To sum it up, even when an office is paid for delivery of an immunization, nearly half of reimbursements don’t cover the cost to the practice. And if the vaccine reimbursement doesn’t pay for the vaccine itself, it certainly doesn’t cover ultimate cost to the pediatrician, let alone for the receptionist, the nurse, the computerized charting system, Highlights magazine (remember that?!), sterilizing systems for the toys, or food for the tropical fish tank that keeps your kids from going bananas while waiting to be seen. Vaccines are not the pediatrician’s cash cow. Hopefully you’re beginning to understand that now.
So why do general pediatricians continue to give vaccines? For those of us who have dedicated our lives to ensuring the health and safety of children, it’s not about the money. It’s the genuine belief that immunizations are one of the most important ways to protect individual patients and society as a whole. It’s an undisputed fact that giving vaccines is a financial disincentive for pediatricians.
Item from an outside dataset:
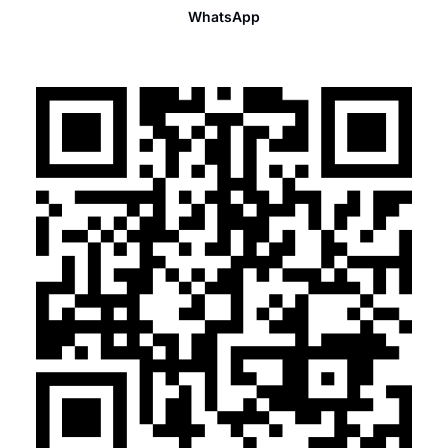
WhatsApp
Nearly 10% of pediatricians have seriously considered no longer providing vaccines because of the economic strain involved. Which is scary. If your child’s doctor doesn’t give immunizations, it’s going to be quite a bit more difficult and inconvenient for you to get your little one vaccinated, isn’t it?
As for me, I’m not even a general pediatrician. I am an ER pediatrician. Which means I’m paid a salary. If one cute 3 year-old patient with a Lego in his nose shows up between 7am and lunchtime, I’m paid the exact same as I would be if an outbreak of measles brings the patient volume to a level fondly known as “heaving,” without a room to spare and a line stretching out the front door. Of course, I’m not the only pediatrician who is paid this way. Many doctors who work in hospitals or clinics are also salaried employees. Far fewer physicians are in private practice now than in the past. And like me, they’re paid exactly the same whether we order a vaccine or not.
In my current position I don’t give routine vaccines. I give emergency room vaccines. Like a tetanus booster to a child who has a nasty wound. A little one who was sleeping in a room where a bat was found will get rabies prevention. Occasionally, I’ll give a dose of varicella vaccine to a kid who is just shy of her 1 year well-visit, who has a sister with leukemia, and has been exposed to chicken pox. But when I do administer vaccines it’s the hospital that purchases the supply, bills the insurance, and recovers the money (if there is anyone to bill). I don’t get paid one tiny little extra penny more.
But I assure you I still care if a kid is up-to-date on their vaccines. Because in my line of work, it’s the baby battling whooping cough, who turns blue and stops breathing, that make me so passionate about vaccines. Or the encephalopathic kid with measles that is having seizures and needs a ventilator to breathe. It’s the vicious stink of Rotavirus that creeps down the halls. Or the child with group A streptococcal sepsis secondary to chicken pox who needs blood pressure support and an ICU bed.
But please, rest assured, it’s most definitely not the money.